Pour enrayer ces expositions, la Commission reprend donc l’essentiel des propositions formulées par le parlement européen fin 2021. L’ambition est grande, le chantier colossal, car l’Europe s’attaque à la fois à la protection des travailleurs, mais aussi à une meilleure détection de l’amiante, au financement, au traitement des déchets… Dans le lot des propositions, on retient pêle-mêle l’abaissement de la valeur limite d’exposition professionnelle (VLEP) partout en Europe à 0,01 fibre/cm3, la promotion de la microscopie électronique “pour un comptage plus précis des fibres”, “une formation adéquate” pour les artisans du bâtiment, la généralisation de l’avant-travaux, l’obligation de repérage avant-vente, ou une réflexion sur la valorisation des déchets amiante. Liste non exhaustive.

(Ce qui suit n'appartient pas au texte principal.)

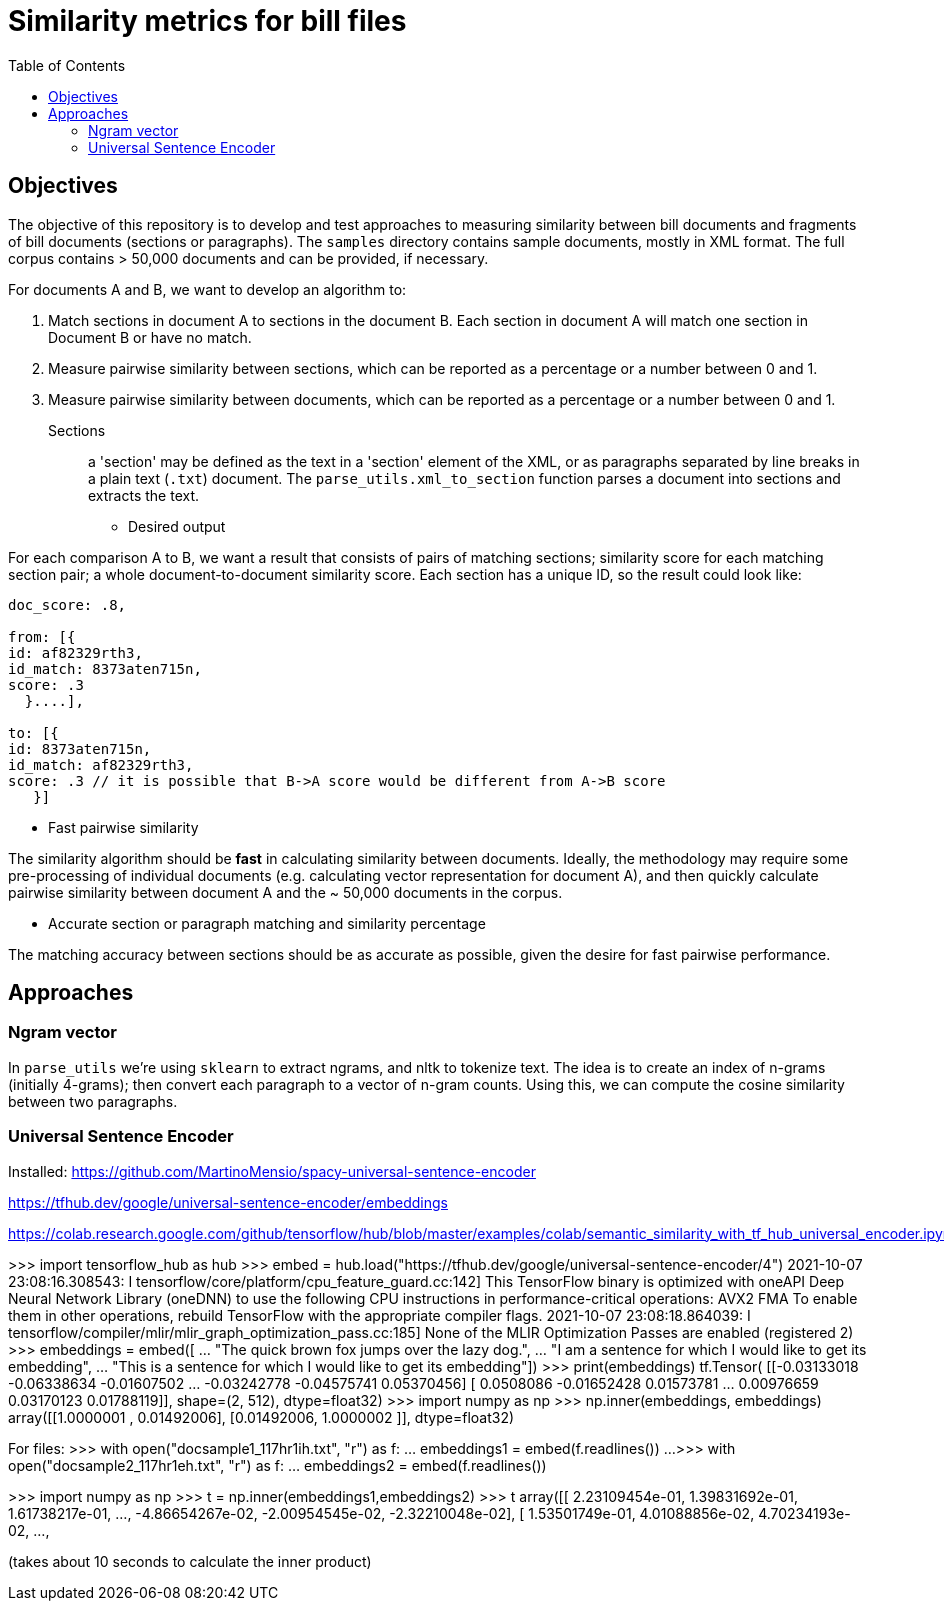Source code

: :toc:

# Similarity metrics for bill files

## Objectives

The objective of this repository is to develop and test approaches to measuring similarity between bill documents and fragments of bill documents (sections or paragraphs). The `samples` directory contains sample documents, mostly in XML format. The full corpus contains > 50,000 documents and can be provided, if necessary.

For documents A and B, we want to develop an algorithm to:

1. Match sections in document A to sections in the document B. Each section in document A will match one section in Document B or have no match.
2. Measure pairwise similarity between sections, which can be reported as a percentage or a number between 0 and 1.
3. Measure pairwise similarity between documents, which can be reported as a percentage or a number between 0 and 1.

Sections:: a 'section' may be defined as the text in a 'section' element of the XML, or as paragraphs separated by line breaks in a plain text (`.txt`) document. The `parse_utils.xml_to_section` function parses a document into sections and extracts the text.

* Desired output

For each comparison A to B, we want a result that consists of pairs of matching sections; similarity score for each matching section pair; a whole document-to-document similarity score. Each section has a unique ID, so the result could look like:

```javascript
doc_score: .8,

from: [{
id: af82329rth3,
id_match: 8373aten715n,
score: .3
  }....],
  
to: [{
id: 8373aten715n,
id_match: af82329rth3,
score: .3 // it is possible that B->A score would be different from A->B score
   }]
```

* Fast pairwise similarity

The similarity algorithm should be *fast* in calculating similarity between documents. Ideally, the methodology may require some pre-processing of individual documents (e.g. calculating vector representation for document A), and then quickly calculate pairwise similarity between document A and the ~ 50,000 documents in the corpus.

* Accurate section or paragraph matching and similarity percentage

The matching accuracy between sections should be as accurate as possible, given the desire for fast pairwise performance.

## Approaches

### Ngram vector

In `parse_utils` we're using `sklearn` to extract ngrams, and nltk to tokenize text. The idea is to create an index of n-grams (initially 4-grams); then convert each paragraph to a vector of n-gram counts. Using this, we can compute the cosine similarity between two paragraphs.

### Universal Sentence Encoder

Installed:
https://github.com/MartinoMensio/spacy-universal-sentence-encoder


https://tfhub.dev/google/universal-sentence-encoder/embeddings 

https://colab.research.google.com/github/tensorflow/hub/blob/master/examples/colab/semantic_similarity_with_tf_hub_universal_encoder.ipynb#scrollTo=BnvjATdy64eR


>>> import tensorflow_hub as hub
>>> embed = hub.load("https://tfhub.dev/google/universal-sentence-encoder/4")
2021-10-07 23:08:16.308543: I tensorflow/core/platform/cpu_feature_guard.cc:142] This TensorFlow binary is optimized with oneAPI Deep Neural Network Library (oneDNN) to use the following CPU instructions in performance-critical operations:  AVX2 FMA
To enable them in other operations, rebuild TensorFlow with the appropriate compiler flags.
2021-10-07 23:08:18.864039: I tensorflow/compiler/mlir/mlir_graph_optimization_pass.cc:185] None of the MLIR Optimization Passes are enabled (registered 2)
>>> embeddings = embed([
...     "The quick brown fox jumps over the lazy dog.",
...     "I am a sentence for which I would like to get its embedding",
...     "This is a sentence for which I would like to get its embedding"])
>>> print(embeddings)
tf.Tensor(
[[-0.03133018 -0.06338634 -0.01607502 ... -0.03242778 -0.04575741
   0.05370456]
 [ 0.0508086  -0.01652428  0.01573781 ...  0.00976659  0.03170123
   0.01788119]], shape=(2, 512), dtype=float32)
>>> import numpy as np
>>> np.inner(embeddings, embeddings)
array([[1.0000001 , 0.01492006],
       [0.01492006, 1.0000002 ]], dtype=float32)

For files:
>>> with open("docsample1_117hr1ih.txt", "r") as f:
...     embeddings1 = embed(f.readlines())
... 
>>> with open("docsample2_117hr1eh.txt", "r") as f:
...     embeddings2 = embed(f.readlines())

>>> import numpy as np
>>> t = np.inner(embeddings1,embeddings2)
>>> t
array([[ 2.23109454e-01,  1.39831692e-01,  1.61738217e-01, ...,
        -4.86654267e-02, -2.00954545e-02, -2.32210048e-02],
       [ 1.53501749e-01,  4.01088856e-02,  4.70234193e-02, ...,

(takes about 10 seconds to calculate the inner product)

Copie à revoir pour la France

Côté français, on a déjà fait beaucoup de choses en matière d’amiante, notamment pour la prévention du risque. Entre l’abaissement de la valeur d’exposition professionnelle à 10 f/litre, la formation SS4 pour les personnes susceptibles d’être exposées, l’obligation du repérage avant-travaux, et on en passe, la France coche déjà de nombreuses cases. La réglementation n’est pas toujours appliquée comme il faudrait, mais du moins existe-t-elle.

Si la France fait figure de bon élève, parfois désignée même comme la championne du monde en matière de prévention du risque amiante grâce à sa réglementation fournie, elle affiche aussi quelques lacunes. En 2022, on ne compte toujours pas de stratégie de désamiantage, toujours pas d’inventaire des matériaux, y compris dans des établissements publics ô combien sensibles comme les écoles.

Justement, certaines des propositions aujourd’hui sur le tapis plaident pour davantage de transparence, notamment avec un “enregistrement sous forme numérique” qui rendrait “ces informations plus facilement accessibles”. Mais la proposition la plus contraignante pourrait être “l’élaboration de stratégies nationales de désamiantage” dont l’absence est souvent dénoncée par les associations de victimes. Car à la différence d’autres pays européens comme la Pologne, la France ne s’est jamais donné d’objectif et le cadre réglementaire reste plutôt lâche: seuls certains matériaux (calorifugeages, faux-plafonds ou flocages) doivent être retirés lorsqu’ils sont en mauvais état. Pour le reste, l’amiante peut bien rester ad vitam æternam.

Le projet de directive laisse donc entrevoir une Europe sans amiante même si au moins quelques décennies semblent nécessaires pour atteindre cet objectif. Pour accompagner ce coûteux désamiantage, l’Europe propose aussi des outils financiers avec la mobilisation du fonds FRR (Facilité pour la reprise et la résilience) doté de plus de 700 milliards d’euros sous forme de prêts et de subventions. L’ambition est bien que les crédits destinés à la rénovation énergétique servent aussi l’indispensable désamiantage qui, dans la grande majorité des cas aujourd’hui, n’est pas financé, notamment chez le particulier. Que cette rénovation soit réellement vertueuse, qu’elle ne soit pas un risque sanitaire supplémentaire pour les populations comme pour les travailleurs.

L’Europe de l’amiante en chiffres

70.000 victimes de l’amiante en 2019 au sein de l’Europe.
78% des cancers d’origine professionnelle liés à l’amiante.
4,1 à 7,3 millions de travailleurs exposés au sein de l’Union européenne.
Plus de 220 millions de bâtiments construits avant l’interdiction de l’amiante au niveau européen en 2005.